The OLET, meanwhile, is being designed by CNR-ISMN in Bologna, and the photonic grating by the company Plasmore Srl in Pavia, both in Italy. The project’s coordinator is CNR-ISMN.
The unique thing about our chip is that it can be reused. The target molecules are stripped from the immobilized antibodies by a regenerating buffer. This means that the antibodies can be reused for further tests.
Andreas Morschhauser, Researcher, Fraunhofer ENAS
Actually, the chip’s estimated service life is 100 test cycles. In each test, a total of six parameters relating to pollutants and proteins are evaluated. In order to achieve this, Morschhauser and his colleagues have created a micro-fluidic system in the form of an automated, miniaturized cartridge that is replaceable.

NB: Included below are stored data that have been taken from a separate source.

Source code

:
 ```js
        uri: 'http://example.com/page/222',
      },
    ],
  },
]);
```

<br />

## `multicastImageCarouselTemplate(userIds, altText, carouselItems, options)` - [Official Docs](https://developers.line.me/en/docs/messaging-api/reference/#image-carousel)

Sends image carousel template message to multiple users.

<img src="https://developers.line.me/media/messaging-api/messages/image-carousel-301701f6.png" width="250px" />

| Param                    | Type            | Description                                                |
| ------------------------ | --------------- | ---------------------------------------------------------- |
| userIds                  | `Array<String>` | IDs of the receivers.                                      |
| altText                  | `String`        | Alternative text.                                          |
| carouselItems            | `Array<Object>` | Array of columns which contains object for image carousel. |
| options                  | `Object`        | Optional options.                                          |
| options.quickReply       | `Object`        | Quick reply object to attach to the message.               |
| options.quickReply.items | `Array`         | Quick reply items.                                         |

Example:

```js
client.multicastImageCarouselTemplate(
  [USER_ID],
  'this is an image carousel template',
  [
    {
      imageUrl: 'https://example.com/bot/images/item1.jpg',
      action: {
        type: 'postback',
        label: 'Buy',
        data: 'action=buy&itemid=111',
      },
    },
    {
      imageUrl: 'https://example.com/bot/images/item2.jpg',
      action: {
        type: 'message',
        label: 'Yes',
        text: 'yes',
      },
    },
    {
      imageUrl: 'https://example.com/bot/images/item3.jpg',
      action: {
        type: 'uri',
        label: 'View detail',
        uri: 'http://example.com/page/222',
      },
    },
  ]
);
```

Besides supplying information on milk quality and safety, the measured parameters also inform farmers about each cow’s health and condition. This helps them to detect infections at an early stage and start treatment straight away. Timely treatment can result in a more judicious administration of antibiotics and thus a decrease in their use.

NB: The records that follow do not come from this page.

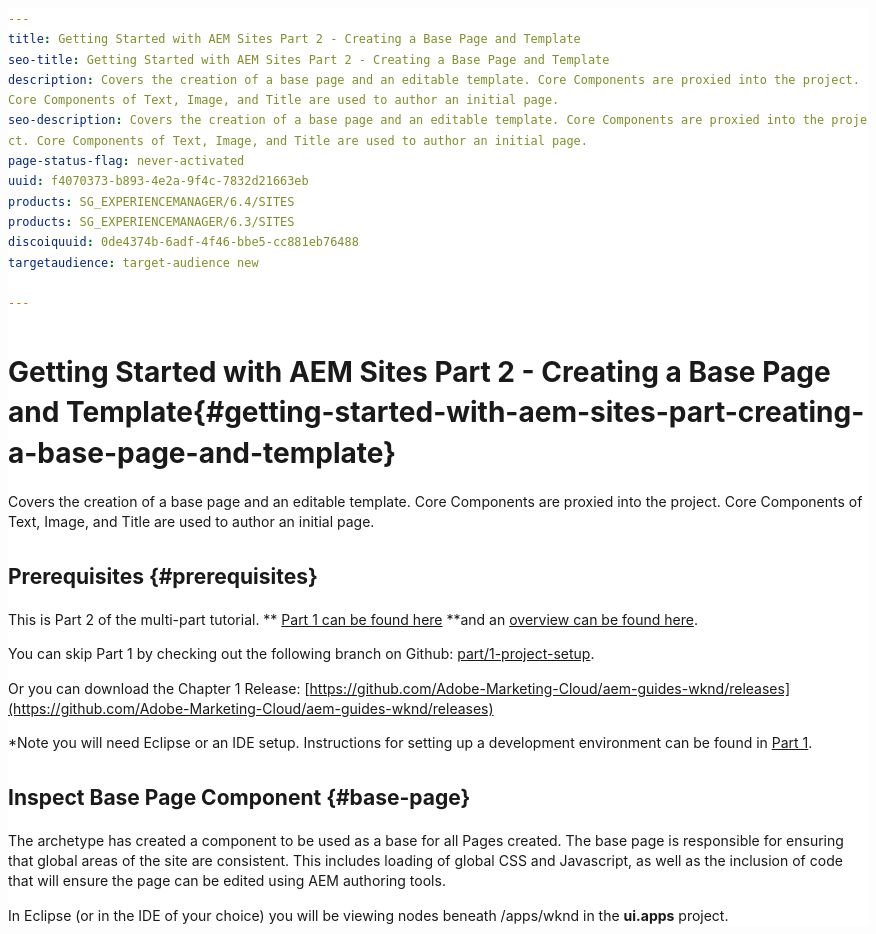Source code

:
 ```yaml
---
title: Getting Started with AEM Sites Part 2 - Creating a Base Page and Template
seo-title: Getting Started with AEM Sites Part 2 - Creating a Base Page and Template
description: Covers the creation of a base page and an editable template. Core Components are proxied into the project. Core Components of Text, Image, and Title are used to author an initial page.
seo-description: Covers the creation of a base page and an editable template. Core Components are proxied into the project. Core Components of Text, Image, and Title are used to author an initial page.
page-status-flag: never-activated
uuid: f4070373-b893-4e2a-9f4c-7832d21663eb
products: SG_EXPERIENCEMANAGER/6.4/SITES
products: SG_EXPERIENCEMANAGER/6.3/SITES
discoiquuid: 0de4374b-6adf-4f46-bbe5-cc881eb76488
targetaudience: target-audience new

---
```


# Getting Started with AEM Sites Part 2 - Creating a Base Page and Template{#getting-started-with-aem-sites-part-creating-a-base-page-and-template}

Covers the creation of a base page and an editable template. Core Components are proxied into the project. Core Components of Text, Image, and Title are used to author an initial page.

## Prerequisites {#prerequisites}

This is Part 2 of the multi-part tutorial. ** [Part 1 can be found here](../../../../sites/using/getting-started-wknd-tutorial-develop/part1.md) **and an [overview can be found here](../../../../sites/using/getting-started-wknd-tutorial-develop.md).

You can skip Part 1 by checking out the following branch on Github: [part/1-project-setup](https://github.com/Adobe-Marketing-Cloud/aem-guides-wknd/tree/part/1-project-setup).

Or you can download the Chapter 1 Release: [https://github.com/Adobe-Marketing-Cloud/aem-guides-wknd/releases](https://github.com/Adobe-Marketing-Cloud/aem-guides-wknd/releases)

&#42;Note you will need Eclipse or an IDE setup. Instructions for setting up a development environment can be found in [Part 1](../../../../sites/using/getting-started-wknd-tutorial-develop/part1.md).

## Inspect Base Page Component {#base-page}

The archetype has created a component to be used as a base for all Pages created. The base page is responsible for ensuring that global areas of the site are consistent. This includes loading of global CSS and Javascript, as well as the inclusion of code that will ensure the page can be edited using AEM authoring tools.

In Eclipse (or in the IDE of your choice) you will be viewing nodes beneath /apps/wknd in the **ui.apps** project.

A Nanostructured Grating for Surface Plasmon Resonance
But how does the test work?
Light emitted by the transistor falls onto a grating coated with antibodies specific to the various substances being tested for. When milk is flushed over the grating, any target molecules in the milk then bond with the antibodies. This alters the refractive index in the immediate vicinity of the grating, which in turn modifies how this light is reflected. The reflected light is registered by the photodetector, which measures minimal changes in the refractive index.
Dr Michael Törker, Researcher, Fraunhofer FEP
This common phenomenon called surface plasmon resonance occurs on exclusively structured nanogratings. It delivers fast and extremely sensitive readings.
The objective is to employ this biosensor at several points along the value chain—both as a lab device and directly fitted into dairy equipment. Furthermore, it will also be ideal for testing the quality of liquids other than milk, such as water or beer.
The only modification needed is a change to the immobilized capture molecules and to the necessary reaction buffer. This would just involve substituting the capture molecules with ones that are ideally modified for the required purpose.
Preliminary results from the creation of the optoplasmonic chip will be demonstrated at CES 2020 in Las Vegas between January 7th and 10th, 2020 (Sands Expo Center, OE-A booth, no. 40950).
The project was funded by the European Union’s Horizon 2020 research and innovation program under grant agreement No 780839 (MOLOKO).